Thursday, March 12, 2009

From the shaking hands of a caffeine-addled 2L...

Last night was pretty much an all nighter.  Does it still count as an all nighter if you got 3 hours of sleep?  I say it does, because I was back at school at 2 am to finish up the draft for my Health Care Liability Seminar paper.  It's due at noon, but at this point (10:45 am), I think I'm done.

One of my pet peeves is writing just to write, just to fill space so the paper is as long as the professor wanted it to be.  Although this professor didn't set a certain page limit or minimum, my paper is shorter than I expected it to be.  But after going over it a dozen times fixing little things, I think it turned out just fine.  I'm jealous of people who can take complicated concepts and explain them in very few words, so I hope that's what this paper turned out to be.

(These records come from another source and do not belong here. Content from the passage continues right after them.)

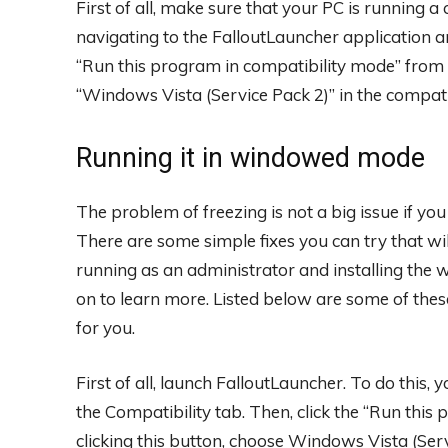
First of all, make sure that your PC is running a
navigating to the FalloutLauncher application an
“Run this program in compatibility mode” fro
“Windows Vista (Service Pack 2)” in the compatib
Running it in windowed mode
The problem of freezing is not a big issue if yo
There are some simple fixes you can try that wi
running as an administrator and installing the 
on to learn more. Listed below are some of these
for you.
First of all, launch FalloutLauncher. To do this, 
the Compatibility tab. Then, click the “Run this
clicking this button, choose Windows Vista (Ser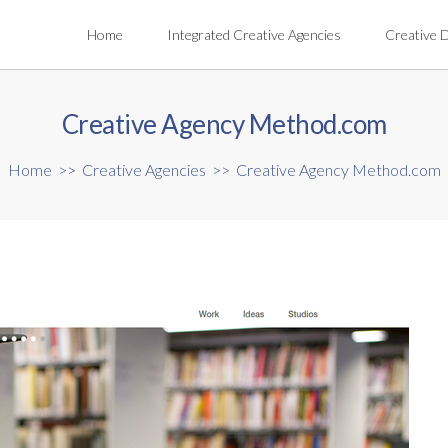
Home
Integrated Creative Agencies
Creative 
Creative Agency Method.com
Home
>>
Creative Agencies
>>
Creative Agency Method.com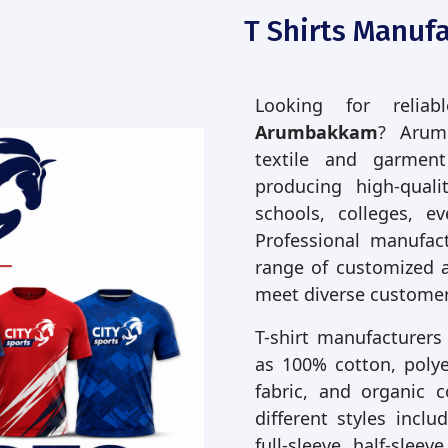
T Shirts Manuf
Looking for relia
Arumbakkam
? Arum
textile and garmen
producing high-quali
schools, colleges, e
Professional manufac
range of customized 
meet diverse customer
T-shirt manufacturers
as 100% cotton, polyes
fabric, and organic 
different styles incl
full-sleeve, half-slee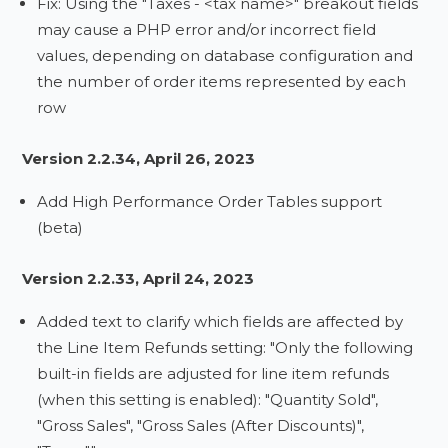
Fix: Using the "Taxes - <tax name>" breakout fields
may cause a PHP error and/or incorrect field
values, depending on database configuration and
the number of order items represented by each
row
Version 2.2.34, April 26, 2023
Add High Performance Order Tables support
(beta)
Version 2.2.33, April 24, 2023
Added text to clarify which fields are affected by
the Line Item Refunds setting: "Only the following
built-in fields are adjusted for line item refunds
(when this setting is enabled): "Quantity Sold",
"Gross Sales", "Gross Sales (After Discounts)",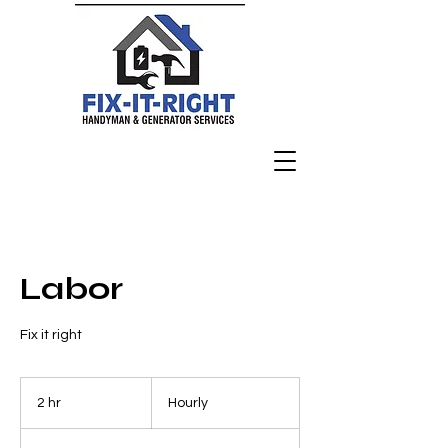
Labor
Fix it right
Hourly
2 hr
2
Hourly
h
r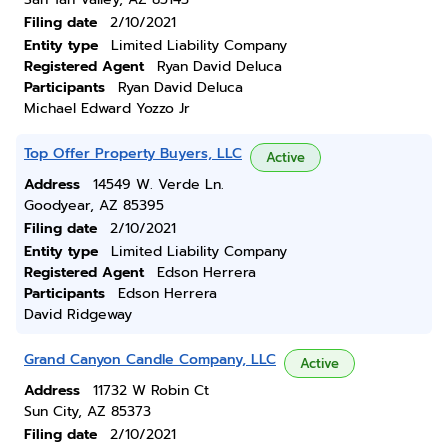
Filing date
2/10/2021
Entity type
Limited Liability Company
Registered Agent
Ryan David Deluca
Participants
Ryan David Deluca
Michael Edward Yozzo Jr
Top Offer Property Buyers, LLC
Active
Address
14549 W. Verde Ln.
Goodyear, AZ 85395
Filing date
2/10/2021
Entity type
Limited Liability Company
Registered Agent
Edson Herrera
Participants
Edson Herrera
David Ridgeway
Grand Canyon Candle Company, LLC
Active
Address
11732 W Robin Ct
Sun City, AZ 85373
Filing date
2/10/2021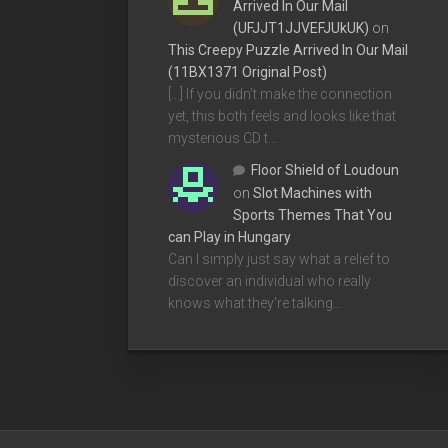
Arrived In Our Mail
(UFJJT1JJVEFJUkUK)
on
This Creepy Puzzle Arrived In Our Mail
(11BX1371 Original Post)
[…] If you didn’t make the connection
yet, this both feels and looks like that
mysterious CD t…
Floor Shield of Loudoun
on
Slot Machines with
Sports Themes That You
can Play in Hungary
Can I simply just say what a relief to
discover an individual who really
knows what they're talking…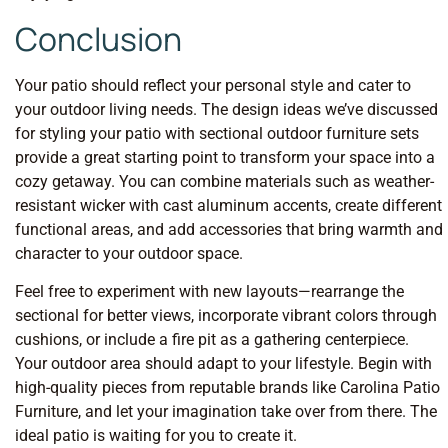
Conclusion
Your patio should reflect your personal style and cater to
your outdoor living needs. The design ideas we’ve discussed
for styling your patio with sectional outdoor furniture sets
provide a great starting point to transform your space into a
cozy getaway. You can combine materials such as weather-
resistant wicker with cast aluminum accents, create different
functional areas, and add accessories that bring warmth and
character to your outdoor space.
Feel free to experiment with new layouts—rearrange the
sectional for better views, incorporate vibrant colors through
cushions, or include a fire pit as a gathering centerpiece.
Your outdoor area should adapt to your lifestyle. Begin with
high-quality pieces from reputable brands like Carolina Patio
Furniture, and let your imagination take over from there. The
ideal patio is waiting for you to create it.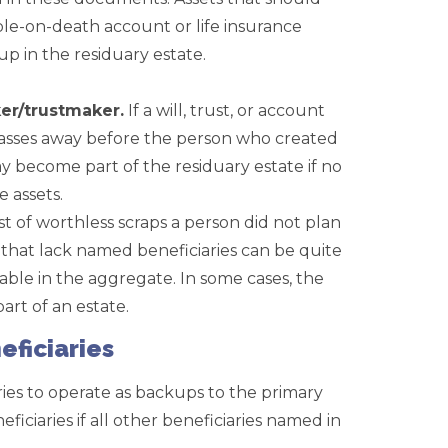
le-on-death account or life insurance
up in the residuary estate.
er/trustmaker.
If a will, trust, or account
passes away before the person who created
ay become part of the residuary estate if no
e assets.
st of worthless scraps a person did not plan
s that lack named beneficiaries can be quite
able in the aggregate. In some cases, the
art of an estate.
eficiaries
ries to operate as backups to the primary
ficiaries if all other beneficiaries named in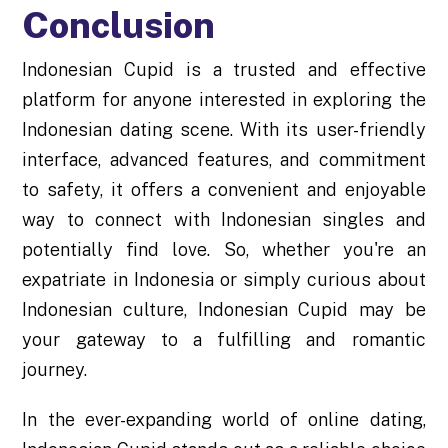
Conclusion
Indonesian Cupid is a trusted and effective
platform for anyone interested in exploring the
Indonesian dating scene. With its user-friendly
interface, advanced features, and commitment
to safety, it offers a convenient and enjoyable
way to connect with Indonesian singles and
potentially find love. So, whether you're an
expatriate in Indonesia or simply curious about
Indonesian culture, Indonesian Cupid may be
your gateway to a fulfilling and romantic
journey.
In the ever-expanding world of online dating,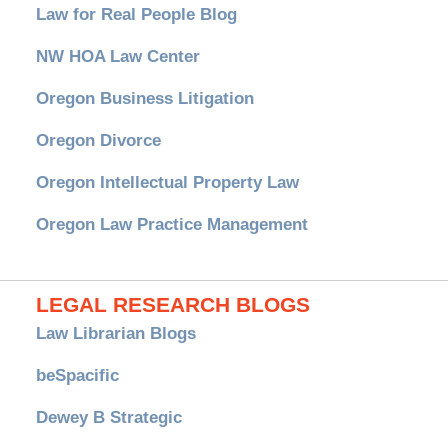
Law for Real People Blog
NW HOA Law Center
Oregon Business Litigation
Oregon Divorce
Oregon Intellectual Property Law
Oregon Law Practice Management
LEGAL RESEARCH BLOGS
Law Librarian Blogs
beSpacific
Dewey B Strategic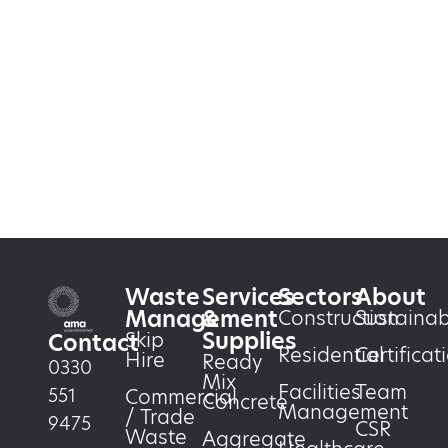
Waste
Services
Sectors
About
Management
&
Construction
Sustainabi
Supplies
Skip
Contact
Residential
Certificat
Hire
Ready
0330
Mix
Facilities
Team
551
Commercial
Concrete
Management
/ Trade
9475
CSR
Waste
Aggregate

More likely, though, I'll get a list of things I need to discuss in it for the final paper and presentation.  Which is fine...that's why they call it a "draft."

5 comments:

Anonymous said...

Sharon,
Ideally, an essay (or paper as you call it) should be like a lady's skirt; short enough to be interesting yet long enough to cover the subject. With my limited exposure to your "writing" I can only proffer this, the more you write about any subject/area of study, the more exposure you offer others as to that which you may no nothing about.

Good Luck
Tony

Anonymous said...

What?

Anonymous said...

Yeah none of that makes sense

Anonymous said...

He doesn't no what he's talking about.

Anonymous said...

He also doesn't know how to properly use a semicolon.

A semicolon is used to bring two independent clauses together in the same way that a comma followed by the word "and" do. Stylistically, one should use a semicolon to bring together two independent clauses primarily when those two clauses start off phrased in the same manner.